After I noted the main differences between widely held Jewish, Christian, and Islamic beliefs on the beginning of life, I asked him whether he would legislate according to his convictions or the Constitution, with its First Amendment provision for freedom of religion. His answer was that he would have to think about it. His hesitation about legislation making the prohibition of abortion more important than freedom of religion shows that some conservatives are not fully committed to conserving the Constitution. The same is true of New Mexico Republican candidates Heather Wilson for the US Senate and Steve Pearce for the US House, both of whom have proclaimed that life begins at conception and that they are committed to religious freedom—the same inconsistency to which conservatives everywhere adhere.
It matters that Allen’s educational background involved no college study of economics, history, philosophy, political science, or religion (other than his own)—a deficiency with likely legislative consequences whatever his views on any subject. But, on the subject of abortion (as well as associated subjects), this deficiency matters little because anti-abortion extremists treat information irresponsibly. They accept whatever agrees with their views. Todd Akin (he of “legitimate rape” versus illegitimate rape) and Paul Ryan (he of “forcible rape” versus non-forcible rape) believe impregnation-proof rape fantasies based on snippets of pseudo-science pseudo-supported by never-specified reports. They reject whatever disagrees with their views. Thus, scientific knowledge about human biology and modern medicine (also the creation of the universe, evolution, and global warming) is discounted or disregarded.

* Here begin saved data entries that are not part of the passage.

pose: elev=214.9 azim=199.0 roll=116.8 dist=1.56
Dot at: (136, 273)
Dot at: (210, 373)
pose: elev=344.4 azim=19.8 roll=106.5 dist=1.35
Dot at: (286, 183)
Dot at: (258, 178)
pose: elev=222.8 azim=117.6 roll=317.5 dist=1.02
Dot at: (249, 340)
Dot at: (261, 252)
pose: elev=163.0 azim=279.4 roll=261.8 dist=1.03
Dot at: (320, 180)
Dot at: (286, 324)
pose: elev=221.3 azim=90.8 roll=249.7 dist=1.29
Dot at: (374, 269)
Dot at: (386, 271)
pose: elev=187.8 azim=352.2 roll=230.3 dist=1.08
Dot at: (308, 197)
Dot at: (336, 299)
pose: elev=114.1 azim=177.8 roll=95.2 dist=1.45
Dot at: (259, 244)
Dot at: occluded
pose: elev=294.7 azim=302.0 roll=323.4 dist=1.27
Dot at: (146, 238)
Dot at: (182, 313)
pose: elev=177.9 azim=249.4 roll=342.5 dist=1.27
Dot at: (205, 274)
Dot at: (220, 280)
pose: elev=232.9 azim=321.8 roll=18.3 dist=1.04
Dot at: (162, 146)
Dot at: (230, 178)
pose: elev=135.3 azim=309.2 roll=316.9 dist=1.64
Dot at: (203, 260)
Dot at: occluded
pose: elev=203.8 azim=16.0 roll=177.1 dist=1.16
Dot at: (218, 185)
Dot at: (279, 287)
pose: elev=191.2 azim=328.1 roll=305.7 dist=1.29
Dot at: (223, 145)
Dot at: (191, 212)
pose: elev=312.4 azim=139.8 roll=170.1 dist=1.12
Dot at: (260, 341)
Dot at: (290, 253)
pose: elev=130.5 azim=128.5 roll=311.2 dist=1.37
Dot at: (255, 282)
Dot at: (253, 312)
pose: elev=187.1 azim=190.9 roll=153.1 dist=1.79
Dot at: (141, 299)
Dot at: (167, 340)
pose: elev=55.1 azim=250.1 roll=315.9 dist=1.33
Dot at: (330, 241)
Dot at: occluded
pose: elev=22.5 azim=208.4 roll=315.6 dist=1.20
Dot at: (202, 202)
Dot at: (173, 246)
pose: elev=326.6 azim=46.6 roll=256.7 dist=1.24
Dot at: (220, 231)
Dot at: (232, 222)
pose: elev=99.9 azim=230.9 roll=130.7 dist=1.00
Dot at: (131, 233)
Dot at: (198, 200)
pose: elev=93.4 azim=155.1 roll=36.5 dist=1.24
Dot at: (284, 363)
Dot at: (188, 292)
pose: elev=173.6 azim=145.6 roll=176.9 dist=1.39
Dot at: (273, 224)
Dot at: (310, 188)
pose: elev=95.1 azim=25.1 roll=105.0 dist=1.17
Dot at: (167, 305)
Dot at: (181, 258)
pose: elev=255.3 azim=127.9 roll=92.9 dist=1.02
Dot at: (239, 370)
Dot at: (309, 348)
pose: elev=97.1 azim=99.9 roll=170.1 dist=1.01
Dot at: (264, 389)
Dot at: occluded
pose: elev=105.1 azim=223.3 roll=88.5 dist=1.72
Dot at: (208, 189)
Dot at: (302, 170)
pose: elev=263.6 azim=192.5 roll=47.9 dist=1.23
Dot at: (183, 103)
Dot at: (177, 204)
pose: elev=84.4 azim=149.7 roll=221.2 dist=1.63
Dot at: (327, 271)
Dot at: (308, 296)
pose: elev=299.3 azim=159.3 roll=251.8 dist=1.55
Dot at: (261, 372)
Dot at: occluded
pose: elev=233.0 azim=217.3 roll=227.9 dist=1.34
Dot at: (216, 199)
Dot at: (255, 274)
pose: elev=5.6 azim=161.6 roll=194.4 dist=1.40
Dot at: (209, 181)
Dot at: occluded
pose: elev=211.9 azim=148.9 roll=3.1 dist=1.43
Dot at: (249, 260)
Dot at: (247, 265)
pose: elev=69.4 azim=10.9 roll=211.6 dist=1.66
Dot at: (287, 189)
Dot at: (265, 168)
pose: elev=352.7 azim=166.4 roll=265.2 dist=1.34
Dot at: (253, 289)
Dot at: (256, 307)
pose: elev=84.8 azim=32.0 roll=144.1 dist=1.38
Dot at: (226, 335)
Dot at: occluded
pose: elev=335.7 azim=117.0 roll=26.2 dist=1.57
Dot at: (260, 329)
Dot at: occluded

Anti-abortion extremists reject scientific knowledge in these fields because they perceive it as threatening Christian faith (per Biblical literalism). Likewise, they oppose abortion as part of their faith-based, ideological opposition to modernity and, with it, democracy. They are explicit in their beliefs that rights derive from God, not a compact among people, and that life is a gift from God not to be refused by abortion. Ultimately, anti-abortion extremists prefer the Bible to the Constitution, theocracy to democracy.
Blinded by their faith, anti-abortion extremists do not see the barbarous consequences of their now-central legislative initiative. Logically, personhood amendments are the political extension of their radical redefinition of the beginning of life. They have urged such amendments to some state constitutions and to the US Constitution. They do not recognize the perverse implication of such personhood-at-conception amendments. If a zygote, embryo, or fetus be defined as a person with all a person’s rights and privileges, then its threat to a woman’s health or life would constitute grounds for abortion as a mother’s act of self-defense against her child.
An anti-abortion position by itself should not determine one’s vote. Indeed, most people are, as they have always been, against abortions. But the extreme anti-abortion position, which makes no exceptions for rape, incest, or a women’s health or life, is symptomatic of an ideological mindset unsuited for democratic government. It sets religious dogma and dogmatism above political rights and personal freedom, and suggests a tendency toward similarly anti-modern biases on important issues in other areas. An advocate or supporter of this extreme anti-abortion position is not worth considering for anything but rejection at the ballot box.